» EXCERPT TO READ
::::::::
TODAY I FOUND MY KASIA! she is wonderful...i have been dreaming about her since she left.


saturday 22november2002.

i have nothing to say.


sunday 23november2002.

i heard a story about a man who discovered his wife was having an affair. he suffered silently for sixteen years. when he finally confronted her about it, she denied everything. the man went into the next room and shot himself in the head.


saturday 7december2002.


saturday 8march2003.

wow, it's been a long time since i've written anything here, and someone told me i should start putting stuff down here more. i still insist i have nothing to say, but i'll give it a go.

i had a dream last night about one of the little boys from the orphanage in mexico. he came to visit me, and i wanted to show him some really fascinating photographs, but some girls were telling me i'm a bad person and trying to take the boy and the pictures away from me. when i looked at him again, he had turned into a man and i was riding a pink tricycle down a hill. he was running behind me with his hands on my shoulders and i was in love with him. i had my arms stretched out and i was leaning back. bill analyzed the dream for me today.
::::::::
(Stored data entries)
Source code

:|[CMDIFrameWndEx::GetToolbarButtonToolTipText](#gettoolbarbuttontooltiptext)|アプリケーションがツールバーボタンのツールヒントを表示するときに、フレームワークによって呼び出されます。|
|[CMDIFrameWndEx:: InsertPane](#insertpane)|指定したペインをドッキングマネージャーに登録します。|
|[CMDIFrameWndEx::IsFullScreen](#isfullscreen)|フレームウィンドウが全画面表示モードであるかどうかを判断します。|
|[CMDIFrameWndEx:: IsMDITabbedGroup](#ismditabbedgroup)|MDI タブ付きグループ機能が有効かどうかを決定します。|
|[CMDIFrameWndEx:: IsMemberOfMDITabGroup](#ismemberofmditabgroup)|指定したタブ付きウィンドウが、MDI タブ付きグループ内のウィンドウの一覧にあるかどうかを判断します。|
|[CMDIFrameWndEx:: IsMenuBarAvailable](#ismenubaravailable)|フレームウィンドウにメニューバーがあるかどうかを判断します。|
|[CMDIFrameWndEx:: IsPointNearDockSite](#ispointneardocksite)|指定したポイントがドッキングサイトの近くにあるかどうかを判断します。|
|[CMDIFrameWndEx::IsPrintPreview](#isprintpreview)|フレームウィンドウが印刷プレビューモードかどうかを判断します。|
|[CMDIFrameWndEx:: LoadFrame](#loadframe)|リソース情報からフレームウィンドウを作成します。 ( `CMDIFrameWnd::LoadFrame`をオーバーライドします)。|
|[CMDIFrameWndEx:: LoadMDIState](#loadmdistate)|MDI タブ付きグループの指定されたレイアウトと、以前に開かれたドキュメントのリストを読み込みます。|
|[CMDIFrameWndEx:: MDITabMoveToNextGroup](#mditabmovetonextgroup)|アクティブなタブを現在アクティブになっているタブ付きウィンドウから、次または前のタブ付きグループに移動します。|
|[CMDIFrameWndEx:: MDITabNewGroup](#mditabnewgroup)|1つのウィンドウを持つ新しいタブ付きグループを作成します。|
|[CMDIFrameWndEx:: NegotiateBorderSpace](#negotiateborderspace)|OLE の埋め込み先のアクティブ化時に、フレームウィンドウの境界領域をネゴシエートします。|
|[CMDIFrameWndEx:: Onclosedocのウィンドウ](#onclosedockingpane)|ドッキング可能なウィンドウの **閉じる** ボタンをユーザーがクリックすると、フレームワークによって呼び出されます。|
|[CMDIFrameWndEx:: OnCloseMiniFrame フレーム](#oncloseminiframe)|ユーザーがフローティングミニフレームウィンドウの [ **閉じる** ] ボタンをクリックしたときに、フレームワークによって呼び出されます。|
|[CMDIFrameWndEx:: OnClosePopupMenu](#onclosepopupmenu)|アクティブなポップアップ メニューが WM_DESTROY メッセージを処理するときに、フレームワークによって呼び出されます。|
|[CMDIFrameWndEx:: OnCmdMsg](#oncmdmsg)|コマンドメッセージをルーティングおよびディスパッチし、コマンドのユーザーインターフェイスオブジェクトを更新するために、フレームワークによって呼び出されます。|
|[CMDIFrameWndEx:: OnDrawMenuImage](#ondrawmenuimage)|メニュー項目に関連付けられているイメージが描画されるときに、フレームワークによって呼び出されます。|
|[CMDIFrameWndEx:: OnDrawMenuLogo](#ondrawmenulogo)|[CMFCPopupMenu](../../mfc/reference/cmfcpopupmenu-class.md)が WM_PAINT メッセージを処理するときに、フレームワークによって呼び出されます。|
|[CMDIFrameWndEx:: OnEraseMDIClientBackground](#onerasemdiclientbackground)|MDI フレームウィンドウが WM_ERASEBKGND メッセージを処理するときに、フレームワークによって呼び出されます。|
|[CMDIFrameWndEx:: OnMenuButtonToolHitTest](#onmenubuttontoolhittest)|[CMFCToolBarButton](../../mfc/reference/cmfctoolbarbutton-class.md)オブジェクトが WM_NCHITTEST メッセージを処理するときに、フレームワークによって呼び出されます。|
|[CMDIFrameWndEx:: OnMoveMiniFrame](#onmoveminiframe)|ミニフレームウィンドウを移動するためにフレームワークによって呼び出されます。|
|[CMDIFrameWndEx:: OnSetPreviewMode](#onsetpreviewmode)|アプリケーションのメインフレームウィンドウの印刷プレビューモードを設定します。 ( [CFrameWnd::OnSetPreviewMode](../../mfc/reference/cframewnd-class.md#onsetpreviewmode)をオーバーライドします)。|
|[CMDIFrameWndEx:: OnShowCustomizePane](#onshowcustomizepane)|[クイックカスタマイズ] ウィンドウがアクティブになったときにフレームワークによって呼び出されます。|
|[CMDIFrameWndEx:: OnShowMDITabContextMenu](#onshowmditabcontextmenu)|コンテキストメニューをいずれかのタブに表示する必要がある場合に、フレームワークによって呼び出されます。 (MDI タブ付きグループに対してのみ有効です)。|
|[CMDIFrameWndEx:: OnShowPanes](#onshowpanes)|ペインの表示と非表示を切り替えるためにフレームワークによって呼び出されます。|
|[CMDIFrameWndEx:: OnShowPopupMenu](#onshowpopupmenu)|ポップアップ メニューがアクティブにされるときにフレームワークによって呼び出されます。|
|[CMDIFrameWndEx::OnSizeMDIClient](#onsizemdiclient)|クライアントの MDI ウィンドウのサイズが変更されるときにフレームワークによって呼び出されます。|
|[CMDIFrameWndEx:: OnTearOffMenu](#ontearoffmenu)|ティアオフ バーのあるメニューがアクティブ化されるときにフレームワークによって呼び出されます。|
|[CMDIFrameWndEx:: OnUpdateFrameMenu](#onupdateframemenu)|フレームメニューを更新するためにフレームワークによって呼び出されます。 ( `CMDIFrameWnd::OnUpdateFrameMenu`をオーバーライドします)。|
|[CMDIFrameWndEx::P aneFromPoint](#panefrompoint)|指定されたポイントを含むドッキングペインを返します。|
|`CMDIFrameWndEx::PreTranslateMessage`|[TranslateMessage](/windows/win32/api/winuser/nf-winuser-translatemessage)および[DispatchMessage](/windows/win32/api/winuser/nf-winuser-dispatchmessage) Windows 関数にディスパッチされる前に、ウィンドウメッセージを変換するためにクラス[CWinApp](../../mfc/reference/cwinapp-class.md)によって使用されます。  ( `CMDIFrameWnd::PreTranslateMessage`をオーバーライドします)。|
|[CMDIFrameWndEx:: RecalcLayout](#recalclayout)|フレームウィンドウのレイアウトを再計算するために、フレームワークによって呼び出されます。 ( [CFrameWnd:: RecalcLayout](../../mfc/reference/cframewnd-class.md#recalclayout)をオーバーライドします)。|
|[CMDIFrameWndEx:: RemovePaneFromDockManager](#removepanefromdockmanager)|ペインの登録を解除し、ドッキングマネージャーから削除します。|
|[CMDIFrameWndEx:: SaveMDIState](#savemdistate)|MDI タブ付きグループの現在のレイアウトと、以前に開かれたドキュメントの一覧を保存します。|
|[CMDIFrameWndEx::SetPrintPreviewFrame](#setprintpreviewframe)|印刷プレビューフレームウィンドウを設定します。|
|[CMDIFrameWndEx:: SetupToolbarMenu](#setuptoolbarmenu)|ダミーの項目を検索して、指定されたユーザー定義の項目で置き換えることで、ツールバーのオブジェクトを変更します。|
::::::::
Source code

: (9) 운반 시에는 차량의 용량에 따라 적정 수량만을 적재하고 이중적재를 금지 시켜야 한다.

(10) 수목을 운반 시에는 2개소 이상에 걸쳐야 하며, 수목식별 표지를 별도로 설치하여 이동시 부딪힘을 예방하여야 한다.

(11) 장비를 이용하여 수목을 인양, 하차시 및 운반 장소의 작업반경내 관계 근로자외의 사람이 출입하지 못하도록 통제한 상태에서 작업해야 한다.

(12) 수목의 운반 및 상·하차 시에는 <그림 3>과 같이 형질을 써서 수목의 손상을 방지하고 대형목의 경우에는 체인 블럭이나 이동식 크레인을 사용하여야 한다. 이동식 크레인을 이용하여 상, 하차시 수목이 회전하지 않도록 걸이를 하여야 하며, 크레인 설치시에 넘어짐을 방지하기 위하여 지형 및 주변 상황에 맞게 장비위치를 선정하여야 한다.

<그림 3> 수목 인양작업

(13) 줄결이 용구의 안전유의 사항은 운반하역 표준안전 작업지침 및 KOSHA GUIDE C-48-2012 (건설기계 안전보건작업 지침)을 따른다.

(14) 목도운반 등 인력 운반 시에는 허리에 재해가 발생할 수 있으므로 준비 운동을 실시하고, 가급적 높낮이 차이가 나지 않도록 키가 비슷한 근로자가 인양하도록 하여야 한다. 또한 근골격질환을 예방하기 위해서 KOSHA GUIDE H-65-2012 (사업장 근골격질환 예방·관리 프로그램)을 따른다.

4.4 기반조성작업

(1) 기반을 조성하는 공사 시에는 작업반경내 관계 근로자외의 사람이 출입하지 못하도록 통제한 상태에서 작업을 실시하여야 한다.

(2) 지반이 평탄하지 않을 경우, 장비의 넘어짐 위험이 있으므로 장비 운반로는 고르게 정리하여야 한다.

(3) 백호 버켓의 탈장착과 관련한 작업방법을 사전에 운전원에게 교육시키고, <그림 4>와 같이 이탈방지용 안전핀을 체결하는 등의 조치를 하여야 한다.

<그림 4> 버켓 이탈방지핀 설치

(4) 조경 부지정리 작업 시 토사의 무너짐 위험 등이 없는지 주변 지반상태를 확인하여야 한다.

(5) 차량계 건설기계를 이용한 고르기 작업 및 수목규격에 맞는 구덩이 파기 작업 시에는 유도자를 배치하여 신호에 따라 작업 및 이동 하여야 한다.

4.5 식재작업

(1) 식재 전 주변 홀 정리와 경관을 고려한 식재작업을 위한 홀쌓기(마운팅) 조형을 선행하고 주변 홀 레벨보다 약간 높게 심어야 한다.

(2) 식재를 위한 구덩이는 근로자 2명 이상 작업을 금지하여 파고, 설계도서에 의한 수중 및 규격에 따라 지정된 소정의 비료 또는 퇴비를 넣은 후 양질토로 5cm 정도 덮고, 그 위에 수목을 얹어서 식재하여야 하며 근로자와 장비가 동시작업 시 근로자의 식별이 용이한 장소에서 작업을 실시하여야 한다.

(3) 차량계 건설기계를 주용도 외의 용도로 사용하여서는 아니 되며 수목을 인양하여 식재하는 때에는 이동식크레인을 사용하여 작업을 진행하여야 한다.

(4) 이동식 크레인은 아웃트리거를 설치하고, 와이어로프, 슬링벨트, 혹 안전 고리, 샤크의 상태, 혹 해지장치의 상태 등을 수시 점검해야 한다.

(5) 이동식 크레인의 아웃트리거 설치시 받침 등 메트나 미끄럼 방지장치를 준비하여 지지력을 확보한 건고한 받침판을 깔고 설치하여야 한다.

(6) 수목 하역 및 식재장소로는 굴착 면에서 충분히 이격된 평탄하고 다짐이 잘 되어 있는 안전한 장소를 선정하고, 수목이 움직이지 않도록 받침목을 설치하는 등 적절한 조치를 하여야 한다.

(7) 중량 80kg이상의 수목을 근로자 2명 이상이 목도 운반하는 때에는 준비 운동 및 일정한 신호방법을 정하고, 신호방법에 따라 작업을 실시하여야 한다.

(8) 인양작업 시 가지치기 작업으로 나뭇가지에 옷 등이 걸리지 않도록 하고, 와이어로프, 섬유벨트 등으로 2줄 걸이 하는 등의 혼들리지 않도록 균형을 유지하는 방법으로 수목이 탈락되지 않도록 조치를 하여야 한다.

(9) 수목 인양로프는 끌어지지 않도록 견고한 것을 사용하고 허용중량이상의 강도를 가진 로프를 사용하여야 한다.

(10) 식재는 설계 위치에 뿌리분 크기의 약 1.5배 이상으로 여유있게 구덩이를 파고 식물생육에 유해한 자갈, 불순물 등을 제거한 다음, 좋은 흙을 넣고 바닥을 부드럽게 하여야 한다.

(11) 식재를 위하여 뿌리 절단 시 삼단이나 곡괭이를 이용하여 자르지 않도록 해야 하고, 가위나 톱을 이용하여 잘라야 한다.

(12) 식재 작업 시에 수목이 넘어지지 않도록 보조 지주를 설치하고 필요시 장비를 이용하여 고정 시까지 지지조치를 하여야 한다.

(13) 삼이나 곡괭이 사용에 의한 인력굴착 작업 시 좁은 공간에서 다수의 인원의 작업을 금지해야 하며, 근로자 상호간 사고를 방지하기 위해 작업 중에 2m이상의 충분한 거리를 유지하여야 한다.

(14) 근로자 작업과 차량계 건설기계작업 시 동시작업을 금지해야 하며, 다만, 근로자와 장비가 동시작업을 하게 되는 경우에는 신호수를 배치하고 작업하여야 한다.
::::::::
Resume the diary entries, picking up right after their last sentence. None of the data has any bearing on this.

» EXERCISE RESPONSE
tonight we went to a concert. i went to see sparta, but hot water music was (slightly) more arousing for me. it was so cold when we left, and all the bus stops were closed because they're redoing the sidewalks downtown. i forgot i had a hood on my sweater, so my face was cold. i was sure it would turn to ice and shatter right off of my head. ((it didn't)) the bus finally came; ryan was driving. what a kick in the gut.

i was right, i don't have anything worth saying.


sunday 9march2003.

if i told you this was killing me, would you stop?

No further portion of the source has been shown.